In response, Washington called on North Korea to tone down its "provocative" statements.

"We are not interested in a war of words with North Korea," said State Department spokesman Philip Crowley. "What we need from North Korea is fewer provocative words and more constructive action."

South Korea\'s military says it is closely monitoring the North\'s military moves in border areas but had not detected any unusual activities in the lead-up to the exercises.

Yang Moo-Jin, a professor of Seoul\'s University of North Korean Studies, told AFP Sunday that Pyongyang could test-fire long-range missiles or conduct new tests on its diversified nuclear programmes.

"The North may try to either stage a third underground atomic bomb test based on its plutonium-based programme or carry out a nuclear fusion reaction again in a show of force," Yang said.

In May, the North claimed its scientists had carried out a nuclear fusion reaction that could lead to a limitless supply of clean energy. Nuclear fusion reactions can also be employed to make hydrogen bombs.

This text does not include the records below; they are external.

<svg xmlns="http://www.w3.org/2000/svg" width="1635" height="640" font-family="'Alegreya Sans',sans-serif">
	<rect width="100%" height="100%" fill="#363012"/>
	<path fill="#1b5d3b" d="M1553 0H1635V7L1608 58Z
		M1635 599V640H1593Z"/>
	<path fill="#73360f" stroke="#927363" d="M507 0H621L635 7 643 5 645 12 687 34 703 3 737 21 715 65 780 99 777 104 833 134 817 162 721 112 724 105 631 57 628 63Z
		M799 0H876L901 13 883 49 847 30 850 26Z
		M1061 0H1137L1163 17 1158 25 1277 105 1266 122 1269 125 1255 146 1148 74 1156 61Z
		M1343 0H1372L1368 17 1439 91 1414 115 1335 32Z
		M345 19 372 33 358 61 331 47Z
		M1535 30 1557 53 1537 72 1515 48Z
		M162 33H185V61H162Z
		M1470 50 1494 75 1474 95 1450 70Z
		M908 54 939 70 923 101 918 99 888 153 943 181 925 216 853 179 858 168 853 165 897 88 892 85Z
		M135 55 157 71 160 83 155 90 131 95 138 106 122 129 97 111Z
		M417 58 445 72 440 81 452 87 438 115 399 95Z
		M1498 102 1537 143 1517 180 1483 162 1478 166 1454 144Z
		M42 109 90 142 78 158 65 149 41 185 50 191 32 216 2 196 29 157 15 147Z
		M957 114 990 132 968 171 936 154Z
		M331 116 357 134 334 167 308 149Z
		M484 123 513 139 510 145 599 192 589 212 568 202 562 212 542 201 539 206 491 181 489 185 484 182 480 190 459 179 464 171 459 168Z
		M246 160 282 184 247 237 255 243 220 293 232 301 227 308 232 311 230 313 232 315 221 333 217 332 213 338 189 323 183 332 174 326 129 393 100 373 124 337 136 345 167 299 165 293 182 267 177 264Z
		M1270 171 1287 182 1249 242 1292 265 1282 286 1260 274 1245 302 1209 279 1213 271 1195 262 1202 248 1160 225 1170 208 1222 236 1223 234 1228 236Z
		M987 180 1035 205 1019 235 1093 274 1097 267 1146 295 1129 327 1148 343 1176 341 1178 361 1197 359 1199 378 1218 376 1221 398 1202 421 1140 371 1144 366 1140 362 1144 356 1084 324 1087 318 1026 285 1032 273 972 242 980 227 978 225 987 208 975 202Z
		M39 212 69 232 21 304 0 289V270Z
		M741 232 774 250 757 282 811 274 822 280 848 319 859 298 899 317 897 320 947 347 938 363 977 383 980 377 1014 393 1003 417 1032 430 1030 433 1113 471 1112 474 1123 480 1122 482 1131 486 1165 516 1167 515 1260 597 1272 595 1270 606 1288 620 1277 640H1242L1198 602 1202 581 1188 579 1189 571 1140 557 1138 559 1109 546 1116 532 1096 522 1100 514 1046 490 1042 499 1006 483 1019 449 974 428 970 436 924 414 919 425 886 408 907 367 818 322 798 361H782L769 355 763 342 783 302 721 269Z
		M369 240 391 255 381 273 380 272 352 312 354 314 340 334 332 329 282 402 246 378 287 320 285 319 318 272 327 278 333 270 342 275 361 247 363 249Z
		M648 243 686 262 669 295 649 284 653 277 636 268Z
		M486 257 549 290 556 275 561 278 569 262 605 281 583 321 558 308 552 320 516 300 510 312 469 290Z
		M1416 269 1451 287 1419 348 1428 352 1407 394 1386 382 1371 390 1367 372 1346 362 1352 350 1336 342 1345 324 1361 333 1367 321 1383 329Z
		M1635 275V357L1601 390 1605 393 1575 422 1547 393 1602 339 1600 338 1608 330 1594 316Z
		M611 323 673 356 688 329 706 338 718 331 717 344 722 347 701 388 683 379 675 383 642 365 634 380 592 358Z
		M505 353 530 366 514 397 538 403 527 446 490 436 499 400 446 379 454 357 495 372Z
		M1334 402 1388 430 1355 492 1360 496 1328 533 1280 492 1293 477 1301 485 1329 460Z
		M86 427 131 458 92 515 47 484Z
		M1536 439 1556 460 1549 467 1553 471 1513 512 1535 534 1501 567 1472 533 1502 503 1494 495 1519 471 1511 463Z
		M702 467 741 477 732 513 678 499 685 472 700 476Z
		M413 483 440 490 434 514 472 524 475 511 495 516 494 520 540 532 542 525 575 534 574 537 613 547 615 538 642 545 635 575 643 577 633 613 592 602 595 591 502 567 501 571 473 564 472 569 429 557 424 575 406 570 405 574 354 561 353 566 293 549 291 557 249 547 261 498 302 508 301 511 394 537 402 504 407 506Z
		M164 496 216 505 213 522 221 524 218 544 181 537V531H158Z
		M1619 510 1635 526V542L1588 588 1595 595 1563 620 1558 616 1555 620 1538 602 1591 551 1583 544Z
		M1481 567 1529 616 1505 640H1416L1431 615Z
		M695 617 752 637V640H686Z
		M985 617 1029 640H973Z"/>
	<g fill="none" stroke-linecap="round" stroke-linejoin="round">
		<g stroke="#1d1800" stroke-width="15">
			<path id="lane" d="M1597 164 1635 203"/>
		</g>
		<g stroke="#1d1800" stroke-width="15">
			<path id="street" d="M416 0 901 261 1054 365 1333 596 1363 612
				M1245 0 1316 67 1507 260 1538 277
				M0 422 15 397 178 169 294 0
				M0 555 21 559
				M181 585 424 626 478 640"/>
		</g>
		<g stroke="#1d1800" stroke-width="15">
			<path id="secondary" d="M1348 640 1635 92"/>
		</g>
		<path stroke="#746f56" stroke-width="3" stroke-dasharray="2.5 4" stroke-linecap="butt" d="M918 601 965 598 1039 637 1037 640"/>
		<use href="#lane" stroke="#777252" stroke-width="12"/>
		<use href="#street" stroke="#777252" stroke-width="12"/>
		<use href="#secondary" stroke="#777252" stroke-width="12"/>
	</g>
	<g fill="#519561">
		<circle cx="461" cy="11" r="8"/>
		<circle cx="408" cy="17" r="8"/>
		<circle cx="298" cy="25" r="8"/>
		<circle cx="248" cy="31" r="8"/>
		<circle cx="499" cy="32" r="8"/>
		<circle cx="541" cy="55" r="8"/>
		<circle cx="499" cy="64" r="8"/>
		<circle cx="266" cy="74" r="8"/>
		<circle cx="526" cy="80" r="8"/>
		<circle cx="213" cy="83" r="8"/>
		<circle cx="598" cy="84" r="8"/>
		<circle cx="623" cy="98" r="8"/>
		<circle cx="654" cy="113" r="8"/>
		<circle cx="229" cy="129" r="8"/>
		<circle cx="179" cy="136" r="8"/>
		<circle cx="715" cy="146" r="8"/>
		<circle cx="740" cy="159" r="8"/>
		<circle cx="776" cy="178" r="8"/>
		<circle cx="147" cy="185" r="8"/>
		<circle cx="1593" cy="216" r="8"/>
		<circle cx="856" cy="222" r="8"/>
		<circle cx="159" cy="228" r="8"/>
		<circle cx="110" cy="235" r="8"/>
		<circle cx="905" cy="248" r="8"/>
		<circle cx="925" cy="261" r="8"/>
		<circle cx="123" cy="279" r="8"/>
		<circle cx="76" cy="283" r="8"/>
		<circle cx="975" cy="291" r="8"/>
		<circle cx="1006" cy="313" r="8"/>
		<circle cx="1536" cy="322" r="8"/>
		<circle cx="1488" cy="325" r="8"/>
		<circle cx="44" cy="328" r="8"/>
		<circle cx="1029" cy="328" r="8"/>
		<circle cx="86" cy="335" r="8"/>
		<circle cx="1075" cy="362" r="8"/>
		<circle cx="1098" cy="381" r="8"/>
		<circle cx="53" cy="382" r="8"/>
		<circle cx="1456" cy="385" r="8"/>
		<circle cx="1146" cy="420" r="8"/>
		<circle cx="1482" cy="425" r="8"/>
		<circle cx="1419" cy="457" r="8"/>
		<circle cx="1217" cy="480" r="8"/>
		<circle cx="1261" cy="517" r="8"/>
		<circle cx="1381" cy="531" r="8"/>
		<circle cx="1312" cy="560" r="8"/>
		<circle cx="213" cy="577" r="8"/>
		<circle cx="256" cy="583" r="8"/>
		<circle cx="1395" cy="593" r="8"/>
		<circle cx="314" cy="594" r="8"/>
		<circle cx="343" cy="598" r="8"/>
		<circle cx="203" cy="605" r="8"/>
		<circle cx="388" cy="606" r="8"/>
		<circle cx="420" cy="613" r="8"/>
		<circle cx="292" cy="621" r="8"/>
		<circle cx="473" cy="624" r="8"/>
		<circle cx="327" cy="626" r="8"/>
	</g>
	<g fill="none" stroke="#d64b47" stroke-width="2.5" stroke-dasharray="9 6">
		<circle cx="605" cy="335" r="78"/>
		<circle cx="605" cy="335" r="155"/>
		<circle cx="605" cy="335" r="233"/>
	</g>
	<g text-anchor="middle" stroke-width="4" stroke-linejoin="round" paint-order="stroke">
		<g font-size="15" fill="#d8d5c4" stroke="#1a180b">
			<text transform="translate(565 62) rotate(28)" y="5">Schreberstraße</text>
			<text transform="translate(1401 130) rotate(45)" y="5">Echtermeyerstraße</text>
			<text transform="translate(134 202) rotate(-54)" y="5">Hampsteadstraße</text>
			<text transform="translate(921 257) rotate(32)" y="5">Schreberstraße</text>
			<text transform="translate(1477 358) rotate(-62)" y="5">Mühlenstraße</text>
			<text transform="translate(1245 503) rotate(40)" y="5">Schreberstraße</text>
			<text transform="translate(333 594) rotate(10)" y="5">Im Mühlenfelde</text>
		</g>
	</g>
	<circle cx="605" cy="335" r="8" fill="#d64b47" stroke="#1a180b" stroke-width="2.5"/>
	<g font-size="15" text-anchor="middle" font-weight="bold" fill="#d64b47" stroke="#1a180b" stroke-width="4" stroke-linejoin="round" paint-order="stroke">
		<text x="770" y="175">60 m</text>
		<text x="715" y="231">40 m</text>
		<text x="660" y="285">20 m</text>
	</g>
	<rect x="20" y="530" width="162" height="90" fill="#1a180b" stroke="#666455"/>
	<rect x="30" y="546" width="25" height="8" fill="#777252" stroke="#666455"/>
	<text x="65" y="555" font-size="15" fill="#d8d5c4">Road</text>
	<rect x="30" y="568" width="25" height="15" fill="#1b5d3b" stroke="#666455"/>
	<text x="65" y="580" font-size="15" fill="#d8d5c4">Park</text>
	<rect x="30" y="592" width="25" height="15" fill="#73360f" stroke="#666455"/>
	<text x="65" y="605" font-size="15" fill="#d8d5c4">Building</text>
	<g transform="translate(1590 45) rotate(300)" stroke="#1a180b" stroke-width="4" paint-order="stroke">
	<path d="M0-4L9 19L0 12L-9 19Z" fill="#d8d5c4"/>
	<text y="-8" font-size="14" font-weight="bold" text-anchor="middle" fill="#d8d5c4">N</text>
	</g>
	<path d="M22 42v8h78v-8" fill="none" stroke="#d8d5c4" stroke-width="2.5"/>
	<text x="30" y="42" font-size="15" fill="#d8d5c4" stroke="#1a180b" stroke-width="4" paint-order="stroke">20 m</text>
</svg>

Pyongyang already said last September that it was in the final stages of experimental uranium enrichment -- a second way of making atomic bombs.

Six-nation talks aimed at dismantling the North\'s nuclear programmes have been stalled since December 2008.

The North announced it was quitting the forum in April last year and it staged its second atomic weapons test the following month, incurring tougher United Nations sanctions.